◆ Consegna A: Sostituisci "Consiglio di Stato" con "Tribunale amministrativo regionale" e riscrivi la sentenza da "N. 02070/2013REG.PROV.COLL." a "giurisdizionale (Sezione Quarta)".

◆ Testo:
::::
N. 06849/2012 REG.RIC.

N. 02070/2013REG.PROV.COLL.

N. 06849/2012 REG.RIC.

REPUBBLICA ITALIANA

IN NOME DEL POPOLO ITALIANO

Il Consiglio di Stato

in sede giurisdizionale (Sezione Quarta)

ha pronunciato la presente

SENTENZA

sul ricorso numero di registro generale 6849 del 2012, proposto da:
Regione Campania, in persona del legale rappresentante in carica rappresentato e difeso dall'avv. A M, con domicilio eletto presso Ufficio Rappresentanza Regione Campania in Roma, via Poli, 29;

contro

A C, rappresentato e difeso dagli avv. Luigi D'Angiolella, F B, con domicilio eletto presso Studio Luponio in Roma, via M. Mercati 51;

nei confronti di

Snam Rete G, in persona del legale rappresentante in carica rappresentato e difeso dall'avv. Giulio Gomez D'Ayala, con domicilio eletto presso Bragaglia &
De Zordo in Roma, viale Tupini N. 133;

per la riforma

della sentenza del T.A.R. della CAMPANIA – Sede di NAPOLI - SEZIONE V n. 02897/2012, resa tra le parti, concernente occupazione temporanea aree - realizzazione gasdotto – mcp.
::::
◆ I dati:
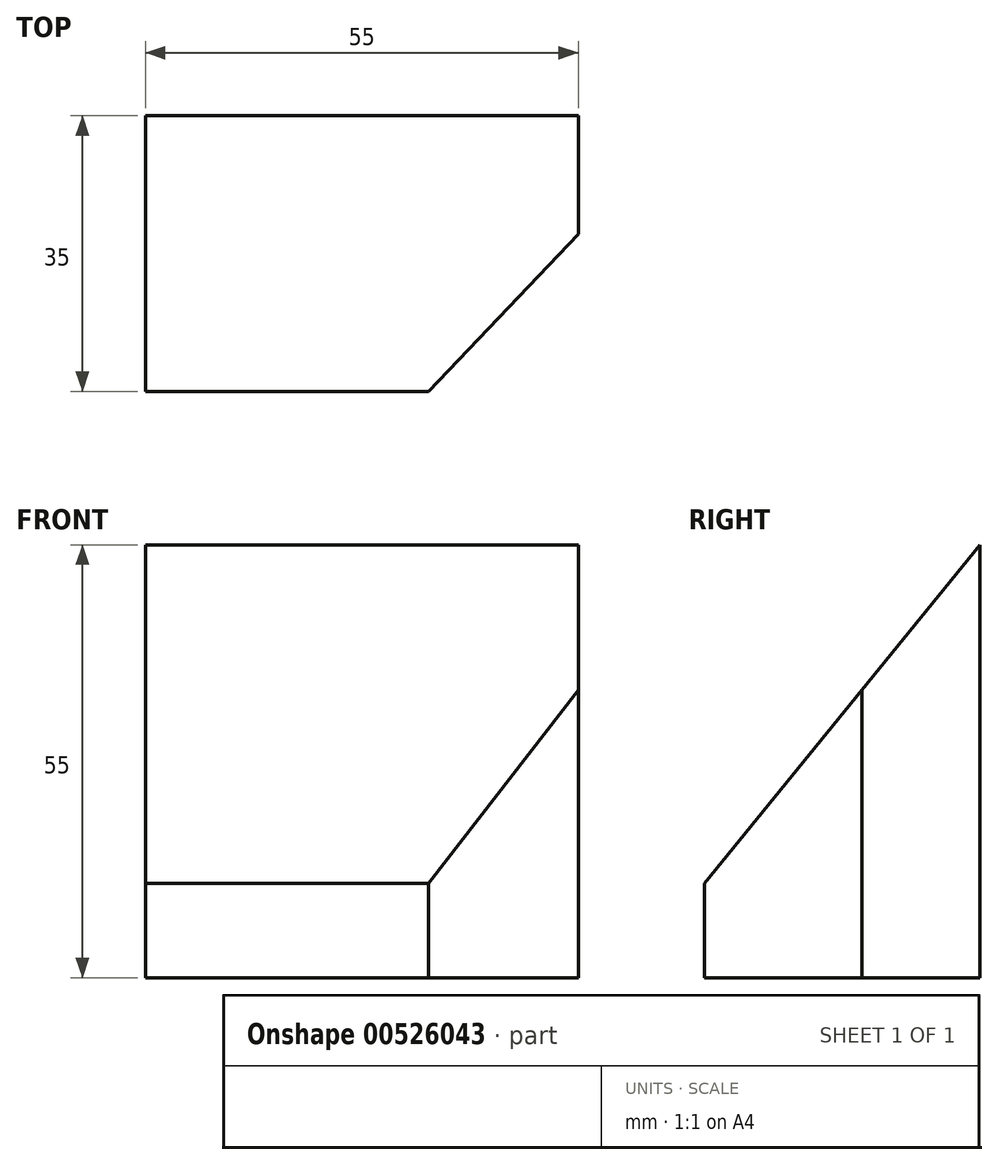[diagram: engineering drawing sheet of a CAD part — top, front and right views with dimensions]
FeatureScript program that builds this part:
annotation { "Feature Type Name" : "Feature", "Feature Type Description" : "" }
export const myFeature = defineFeature(function(context is Context, id is Id, definition is map)
    precondition{}
    {
        {
            var Q0;
            Q0=qCreatedBy(makeId("Front.planeOp"),FACE);
            var sketch = newSketch(context, id + "F0", { "sketchPlane" : qUnion([Q0])});
            skLineSegment(sketch, "E0.bottom", {"start": v(27.5, 27.5) * mm, "end": v(-27.5, 27.5) * mm});
            skLineSegment(sketch, "E0.top", {"start": v(27.5, -27.5) * mm, "end": v(-27.5, -27.5) * mm});
            skLineSegment(sketch, "E0.left", {"start": v(27.5, 27.5) * mm, "end": v(27.5, -27.5) * mm});
            skLineSegment(sketch, "E0.right", {"start": v(-27.5, 27.5) * mm, "end": v(-27.5, -27.5) * mm});
            skPoint(sketch, "E0.middle", {"position": v(0, 0) * mm});
            skSolve(sketch);
        }
        {
            var Q0;
            Q0=makeQuery(id+"F0.imprint","IMPRINT",FACE,{"disambiguationData":[TD([[makeQuery(id+"F0.imprint","IMPRINT",EDGE,{"derivedFrom":sQuery(id+"F0.wireOp",EDGE,"E0.bottom")}),1.0]])]});
            extrude(context, id + "F1", {"entities" : qUnion([Q0]), "endBound" : BoundingType.SYMMETRIC, "depth" : 35 * mm, "offsetDistance" : 25 * mm});
        }
        {
            var Q0;
            Q0=makeQuery(id+"F1.opExtrude","SWEPT_FACE",FACE,{"disambiguationData":[OSD([sQuery(id+"F0.wireOp",EDGE,"E0.left")])]});
            var sketch = newSketch(context, id + "F2", { "sketchPlane" : qUnion([Q0])});
            skLineSegment(sketch, "E1", {"start": v(-17.5, -15.5) * mm, "end": v(17.5, 27.5) * mm});
            skLineSegment(sketch, "E2", {"start": v(17.5, 27.5) * mm, "end": v(-17.5, 27.5) * mm});
            skLineSegment(sketch, "E3", {"start": v(-17.5, 27.5) * mm, "end": v(-17.5, -15.5) * mm});
            skSolve(sketch);
        }
        {
            var Q0;
            Q0=makeQuery(id+"F2.imprint","IMPRINT",FACE,{"disambiguationData":[TD([[makeQuery(id+"F2.imprint","IMPRINT",EDGE,{"derivedFrom":sQuery(id+"F2.wireOp",EDGE,"E1")}),1.0]])]});
            extrude(context, id + "F3", {"entities" : qUnion([Q0]), "operationType" : NewBodyOperationType.REMOVE, "endBound" : BoundingType.THROUGH_ALL, "oppositeDirection" : true, "depth" : 25 * mm, "offsetDistance" : 25 * mm});
        }
        {
            var Q0;
            Q0=makeQuery(id+"F1.opExtrude","SWEPT_FACE",FACE,{"disambiguationData":[OSD([sQuery(id+"F0.wireOp",EDGE,"E0.top")])]});
            var sketch = newSketch(context, id + "F4", { "sketchPlane" : qUnion([Q0])});
            skLineSegment(sketch, "E4", {"start": v(27.5, -2.5) * mm, "end": v(8.5, 17.5) * mm});
            skLineSegment(sketch, "E5", {"start": v(8.5, 17.5) * mm, "end": v(27.5, 17.5) * mm});
            skLineSegment(sketch, "E6", {"start": v(27.5, 17.5) * mm, "end": v(27.5, -2.5) * mm});
            skSolve(sketch);
        }
        {
            var Q0;
            Q0=makeQuery(id+"F4.imprint","IMPRINT",FACE,{"disambiguationData":[TD([[makeQuery(id+"F4.imprint","IMPRINT",EDGE,{"derivedFrom":sQuery(id+"F4.wireOp",EDGE,"E4")}),-1.0]])]});
            extrude(context, id + "F5", {"entities" : qUnion([Q0]), "operationType" : NewBodyOperationType.REMOVE, "endBound" : BoundingType.THROUGH_ALL, "oppositeDirection" : true, "depth" : 25 * mm, "offsetDistance" : 25 * mm});
        }
    });
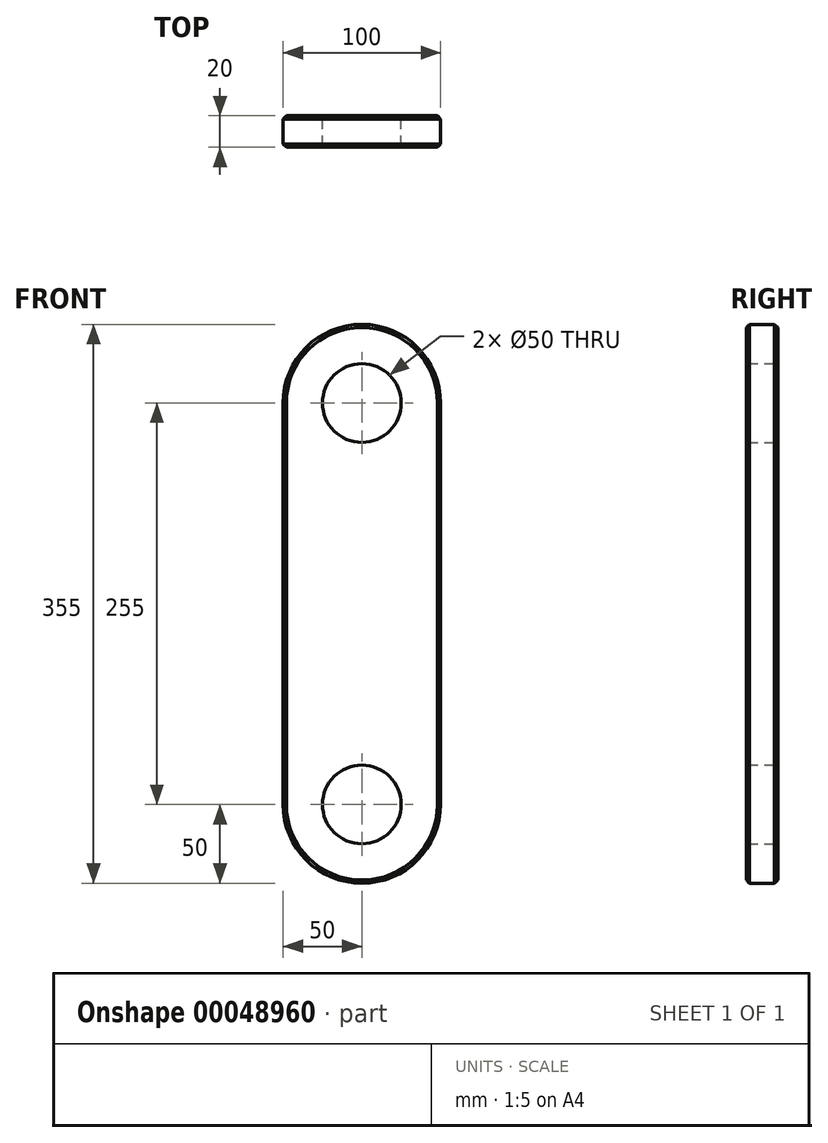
::::
◆ Consegna B: Estrai dai dati ogni riga che contiene la stringa "imprint", facendo distinzione tra maiuscole e minuscole.

◆ Soluzione attesa A:
N. 02070/2013REG.PROV.COLL.

N. 06849/2012 REG.RIC.

REPUBBLICA ITALIANA

IN NOME DEL POPOLO ITALIANO

Il Tribunale amministrativo regionale

in sede giurisdizionale (Sezione Quarta)

◆ Soluzione attesa B:
            Q0=makeQuery(id+"F0.imprint","IMPRINT",FACE,{"disambiguationData":[TD([[makeQuery(id+"F0.imprint","IMPRINT",EDGE,{"derivedFrom":sQuery(id+"F0.wireOp",EDGE,"E0.bottom")}),1.0]])]});
            Q0=makeQuery(id+"F2.imprint","IMPRINT",FACE,{"disambiguationData":[TD([[makeQuery(id+"F2.imprint","IMPRINT",EDGE,{"derivedFrom":sQuery(id+"F2.wireOp",EDGE,"E1")}),1.0]])]});
            Q0=makeQuery(id+"F4.imprint","IMPRINT",FACE,{"disambiguationData":[TD([[makeQuery(id+"F4.imprint","IMPRINT",EDGE,{"derivedFrom":sQuery(id+"F4.wireOp",EDGE,"E4")}),-1.0]])]});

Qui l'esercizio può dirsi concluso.